A responsável falava em Maputo, à margem da abertura do workshop regional da África Austral sobre fortificação de alimentos em grande escala, promovido pelo Ministério da Economia.
Ao admitir que o principal problema da fortificação alimentar se concentra atualmente nos produtores de pequena escala, Mungoi explicou que o Governo está a trabalhar para assegurar o cumprimento deste processo e evitar a disponibilização de produtos fora dos padrões exigidos.
A responsável disse que o país tem vindo a cumprir, em larga medida, a fortificação de alimentos nas grandes indústrias, apontando, em particular, para a farinha de trigo e de milho, o óleo alimentar e o açúcar.
“Estamos, de certa maneira, bem e temos o outro produto, que é o óleo alimentar e o açúcar, cujos resultados mostram níveis satisfatórios, mas ainda temos desafios”, disse Mungoi, citada pela Lusa.
“Estamos neste momento em níveis de 60% a 70% de cumprimento da fortificação alimentar, mas continuamos ainda com desafios”, acrescentou, apontando dificuldades na manutenção destes indicadores e no cumprimento dos níveis exigidos para cada produto.
A fortificação alimentar consiste na adição de vitaminas e minerais essenciais aos alimentos durante o processo de produção, sendo apontada pelas autoridades de saúde como uma das principais estratégias para prevenir deficiências de micronutrientes e combater a desnutrição.
Moçambique lançou, em 2013, o Programa Nacional de Fortificação de Alimentos, que consiste na adição de pequenas quantidades de vitaminas e minerais aos alimentos durante o processamento industrial.

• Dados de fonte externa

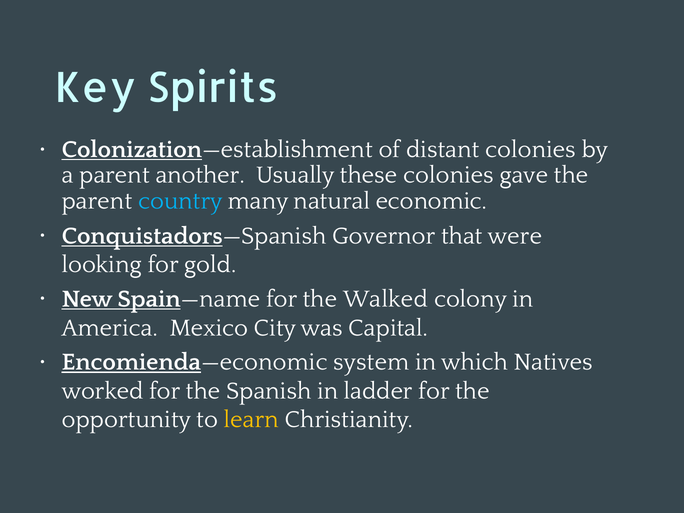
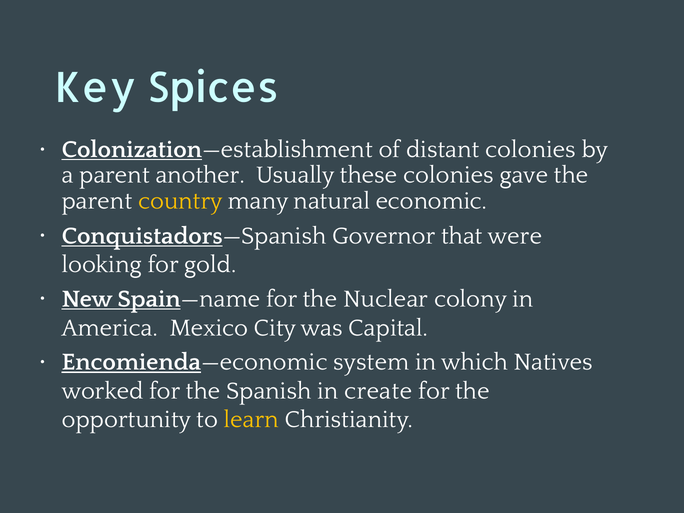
Spirits: Spirits -> Spices
country colour: light blue -> yellow
Walked: Walked -> Nuclear
ladder: ladder -> create
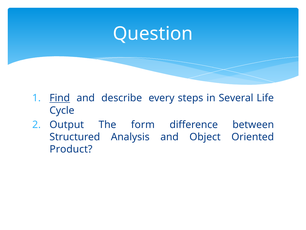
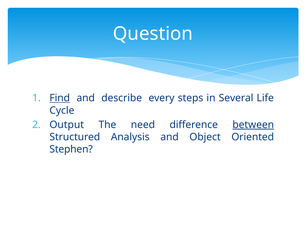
form: form -> need
between underline: none -> present
Product: Product -> Stephen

Essa fortificação, em Moçambique, é obrigatória para os produtores de farinha de milho e de trigo, açúcar, óleo alimentar e sal, sendo voluntária para o arroz.

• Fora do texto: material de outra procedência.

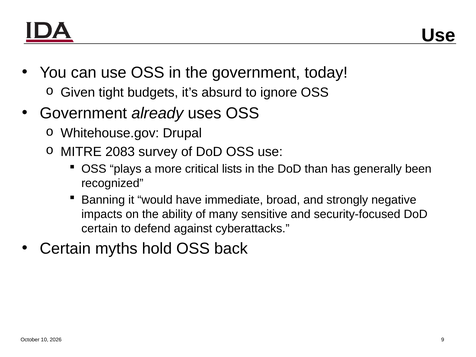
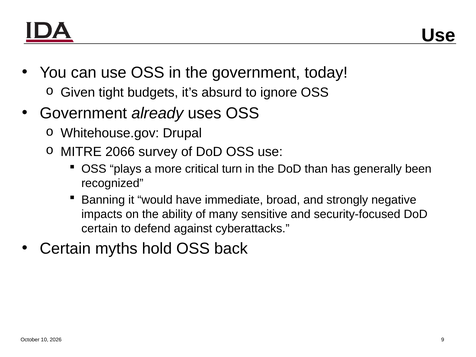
2083: 2083 -> 2066
lists: lists -> turn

Presente no evento, a secretária de Estado da Indústria, Custódia Paúnde, disse que Moçambique tem aumentado o volume de alimentos fortificados produzidos anualmente, em concreto para produtos como farinha de milho, farinha de trigo, açúcar, óleo alimentar e sal iodado.
“Demonstra claramente a capacidade que a indústria nacional tem para produzir e distribuir alimentos de qualidade, caminhando gradualmente para uma maior substituição das importações dos cinco veículos de fortificação obrigatória, garantindo maior controlo da qualidade dos alimentos consumidos no país”, disse.
A governante defendeu que o país precisa de avançar para o uso de sistemas digitais que permitam maior articulação com organismos nacionais e regionais no âmbito da fiscalização da fortificação alimentar, reforçando a sua presença nos esforços globais de prevenção e combate à desnutrição crónica.
“É necessário que o Governo, as organizações da sociedade civil, o setor privado, os parceiros de cooperação e a comunidade em geral trabalhem mais e partilhem conhecimentos, informações e recursos para alcançarmos resultados mais expressivos no combate à deficiência de micronutrientes no país”, disse Custódia Paúnde.